Anthropic has identified 22 previously unknown security vulnerabilities in the Mozilla Firefox web browser using its Claude Opus 4.6 artificial intelligence model as part of a security collaboration with Mozilla.
According to the company, the vulnerabilities were discovered during a two-week research effort in January 2026 in which the AI model analyzed Firefox’s codebase to identify potential security flaws. Of the 22 vulnerabilities reported, 14 were classified as high severity, seven as moderate and one as low severity. Most of the issues were addressed in Firefox 148, released late last month.
Anthropic said the number of high-severity bugs identified by the Claude Opus 4.6 large language model represents nearly one-fifth of all high-severity vulnerabilities that were patched in Firefox in 2025.
During the exercise, the model scanned nearly 6,000 C++ files and produced 112 unique vulnerability reports. One notable issue, a use-after-free bug in the browser’s JavaScript engine, was detected after about 20 minutes of exploration. The finding was later validated by a human security researcher in a virtualized environment to confirm it was not a false positive.
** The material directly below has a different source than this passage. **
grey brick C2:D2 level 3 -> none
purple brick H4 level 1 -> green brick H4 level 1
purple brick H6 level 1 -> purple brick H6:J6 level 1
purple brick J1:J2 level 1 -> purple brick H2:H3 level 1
Anthropic also tested whether the AI model could convert vulnerabilities into working exploits. The Claude model was given access to the full list of vulnerabilities submitted to Mozilla and tasked with generating exploit code.
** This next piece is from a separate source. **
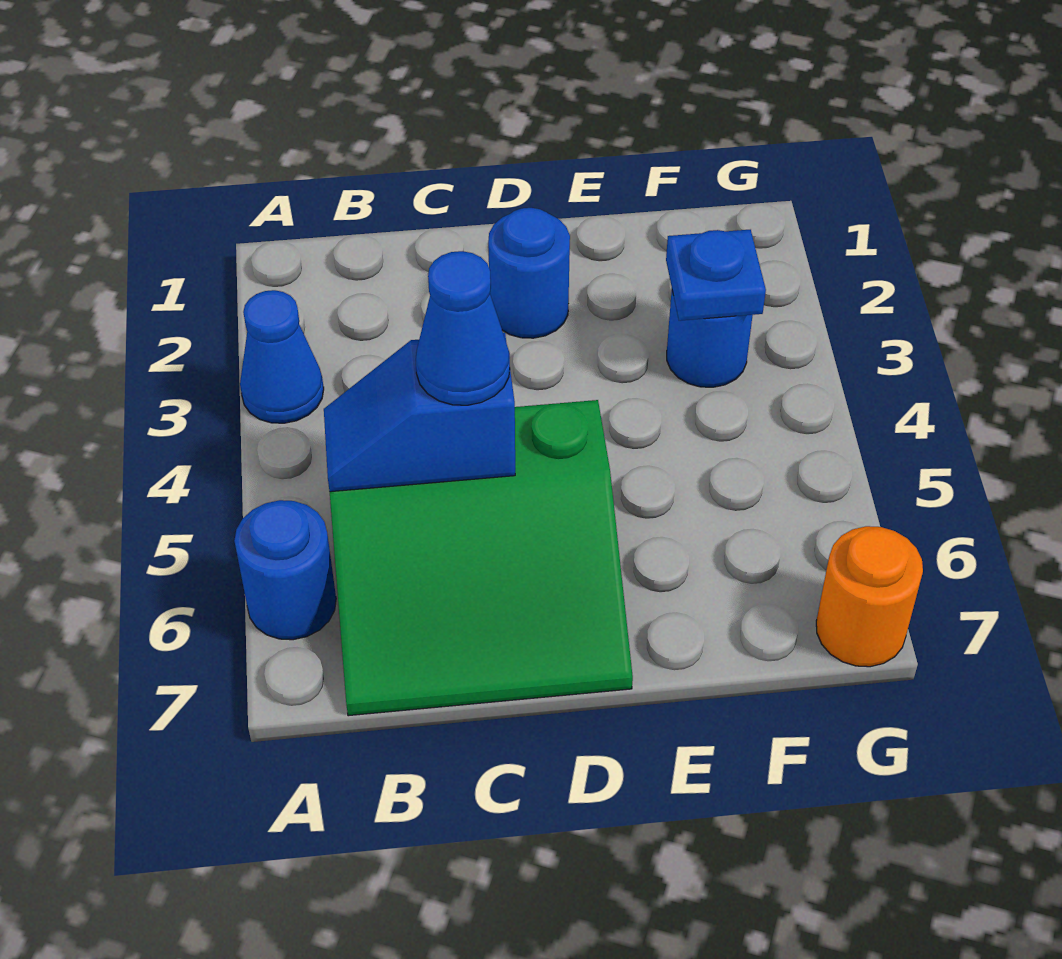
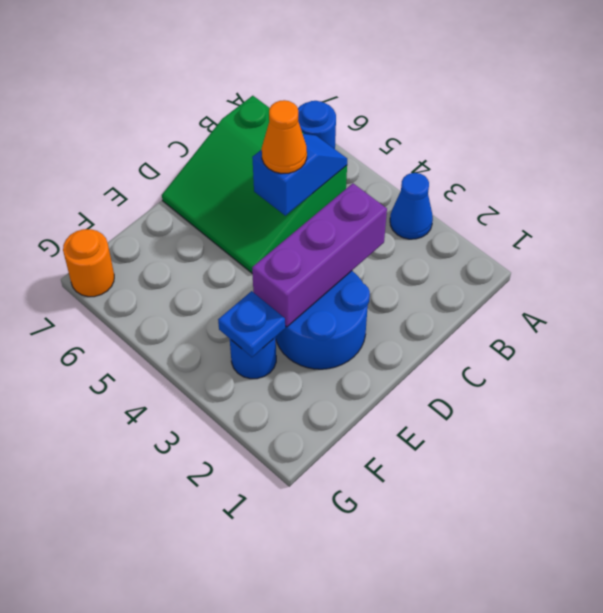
green slope B5:D7 level 1 top 5 -> green slope B5:D7 level 1 top B
none -> purple brick C3:E3 level 2
blue cone C5 level 3 -> orange cone C5 level 3
blue round brick D2 level 1 -> blue round brick D2:E3 level 1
Despite running the experiment several hundred times and spending around $4,000 in API credits, the company said the model successfully produced a working exploit in only two cases. This suggests that identifying vulnerabilities is significantly easier than reliably exploiting them.
However, Anthropic noted that the fact the model could automatically generate even a limited exploit remains notable. One such exploit targeted CVE-2026-2796, a critical vulnerability with a CVSS score of 9.8 related to a just-in-time miscompilation in the WebAssembly JavaScript component.
The company emphasized that the exploits worked only within its controlled testing environment, where certain security protections such as sandboxing were intentionally disabled.
A task verification system was also incorporated into the testing process to determine whether an exploit attempt was successful. This system provided the AI model with real-time feedback, allowing it to iteratively refine its approach while exploring the codebase.
The disclosure comes weeks after Anthropic introduced Claude Code Security in a limited research preview, a tool designed to help developers identify and fix software vulnerabilities using AI-driven agents.